----- SOURCE INFORMATION

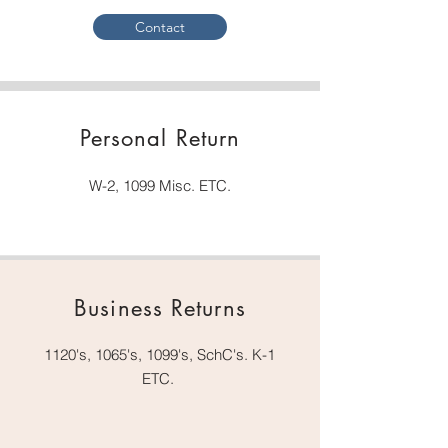
Contact
Personal Return
W-2, 1099 Misc. ETC.
Business Returns
1120's, 1065's, 1099's, SchC's. K-1
ETC.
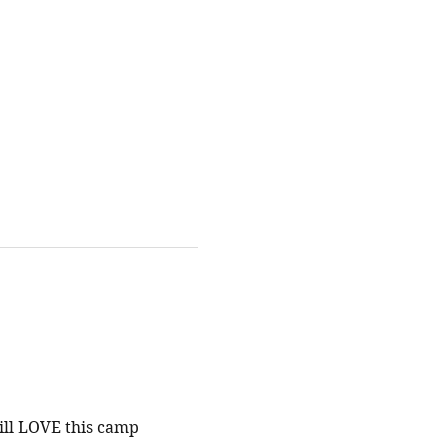
ill LOVE this camp 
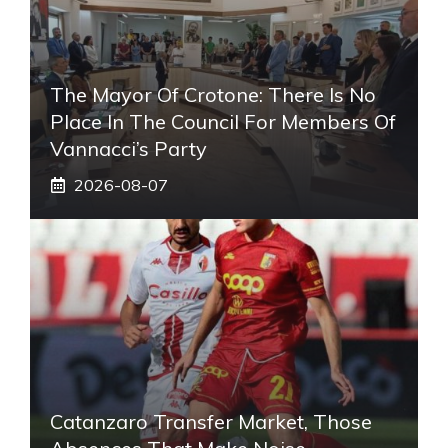
The Mayor Of Crotone: There Is No
Place In The Council For Members Of
Vannacci’s Party
2026-08-07
Catanzaro Transfer Market, Those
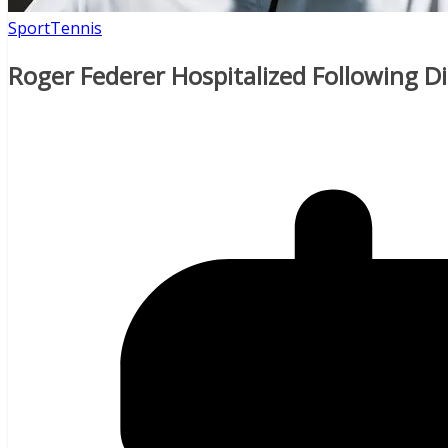
Sport
Tennis
Roger Federer Hospitalized Following D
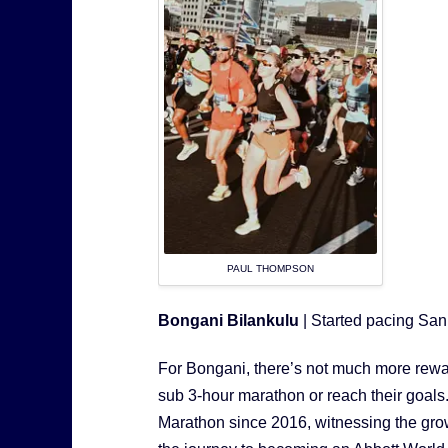
PAUL THOMPSON
Bongani Bilankulu
| Started pacing Sa
For Bongani, there’s not much more rewa
sub 3-hour marathon or reach their goa
Marathon since 2016, witnessing the growt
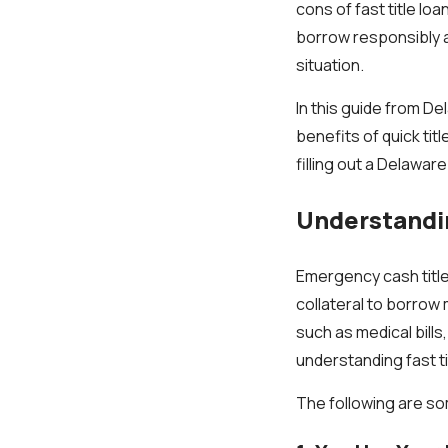
cons of fast title lo
borrow responsibly a
situation.
In this guide from De
benefits of quick tit
filling out a Delaware 
Understandin
Emergency cash title 
collateral to borrow
such as medical bills
understanding fast t
The following are som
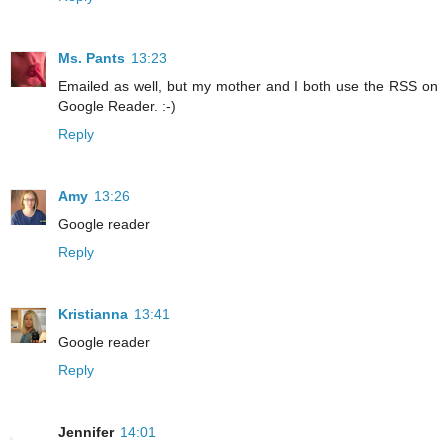
Ms. Pants
13:23
Emailed as well, but my mother and I both use the RSS on
Google Reader. :-)
Reply
Amy
13:26
Google reader
Reply
Kristianna
13:41
Google reader
Reply
Jennifer
14:01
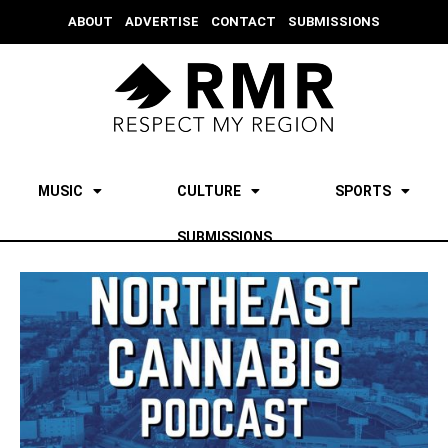
ABOUT
ADVERTISE
CONTACT
SUBMISSIONS
MUSIC
CULTURE
SPORTS
SUBMISSIONS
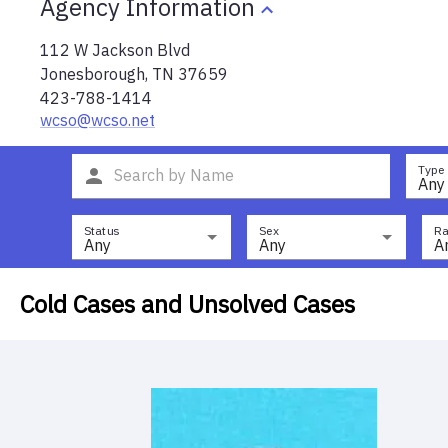
Agency Information
112 W Jackson Blvd
Jonesborough
,
TN
37659
423-788-1414
wcso@wcso.net
Type
Any
Status
Sex
Ra
Any
Any
A
Cold Cases and Unsolved Cases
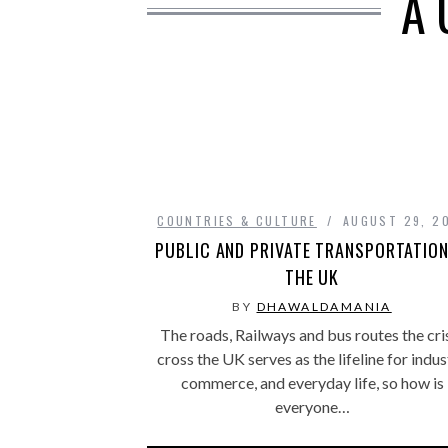
A
COUNTRIES & CULTURE
AUGUST 29, 2
PUBLIC AND PRIVATE TRANSPORTATION
THE UK
BY
DHAWALDAMANIA
The roads, Railways and bus routes the cri
cross the UK serves as the lifeline for indus
commerce, and everyday life, so how is
everyone…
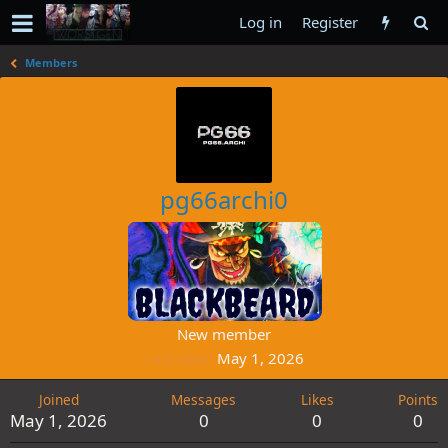
Log in
Register
Members
pg66archi0
New member
Last seen
May 1, 2026
Joined
Messages
Likes
Points
May 1, 2026
0
0
0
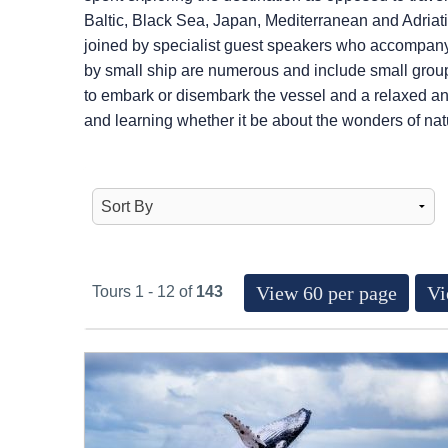
Baltic, Black Sea, Japan, Mediterranean and Adriatic
joined by specialist guest speakers who accompany 
by small ship are numerous and include small group
to embark or disembark the vessel and a relaxed an
and learning whether it be about the wonders of natur
View 60 per page
Vi
Tours 1 - 12 of
143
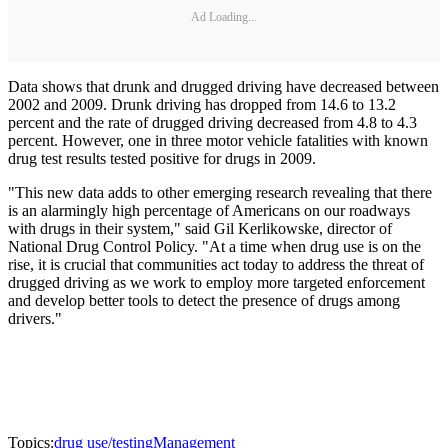
Ad Loading...
Data shows that drunk and drugged driving have decreased between
2002 and 2009. Drunk driving has dropped from 14.6 to 13.2
percent and the rate of drugged driving decreased from 4.8 to 4.3
percent. However, one in three motor vehicle fatalities with known
drug test results tested positive for drugs in 2009.
"This new data adds to other emerging research revealing that there
is an alarmingly high percentage of Americans on our roadways
with drugs in their system," said Gil Kerlikowske, director of
National Drug Control Policy. "At a time when drug use is on the
rise, it is crucial that communities act today to address the threat of
drugged driving as we work to employ more targeted enforcement
and develop better tools to detect the presence of drugs among
drivers."
Topics:
drug use/testing
Management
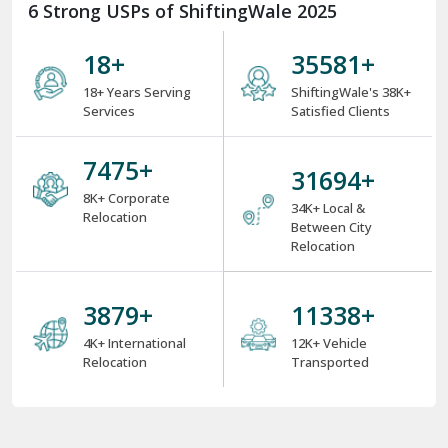
6 Strong USPs of ShiftingWale 2025
18
+
38000
+
18+ Years Serving
ShiftingWale's 38K+
Services
Satisfied Clients
8000
+
34000
+
8K+ Corporate
34K+ Local &
Relocation
Between City
Relocation
4000
+
12000
+
4K+ International
12K+ Vehicle
Relocation
Transported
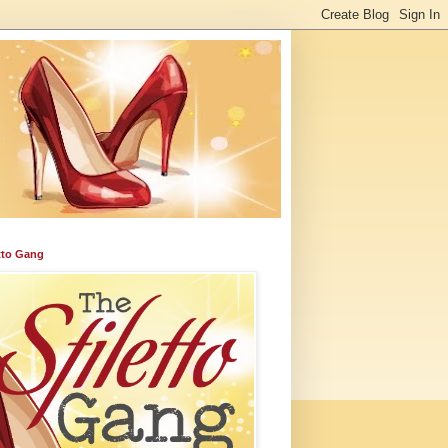
etto Gang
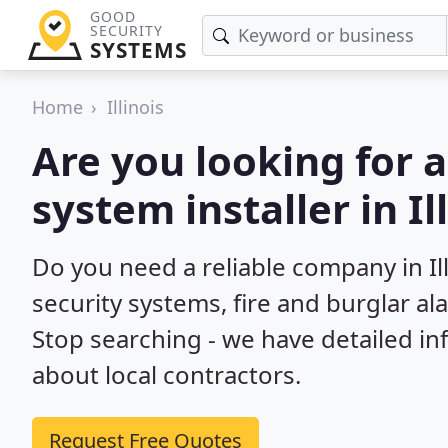
GOOD
SECURITY
SYSTEMS
Home
Illinois
Are you looking for 
system installer in Il
Do you need a reliable company in I
security systems, fire and burglar a
Stop searching - we have detailed i
about local contractors.
Request Free Quotes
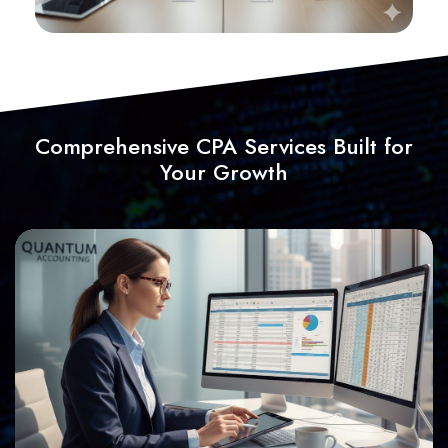
Comprehensive CPA Services Built for
Your Growth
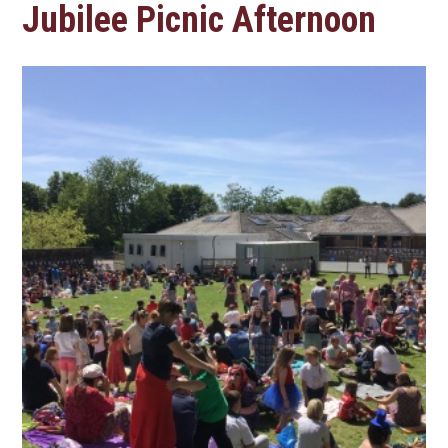
Jubilee Picnic Afternoon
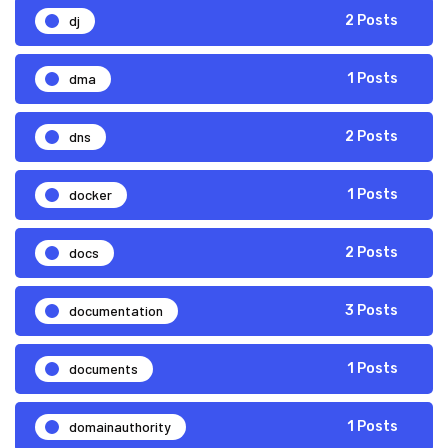
dj
2 Posts
dma
1 Posts
dns
2 Posts
docker
1 Posts
docs
2 Posts
documentation
3 Posts
documents
1 Posts
domainauthority
1 Posts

----------

TASK REQUIREMENTS: All lines above that contain "title" are required in the answer.

EXERCISE OUTPUT:
cons of fast title lo
Emergency cash title 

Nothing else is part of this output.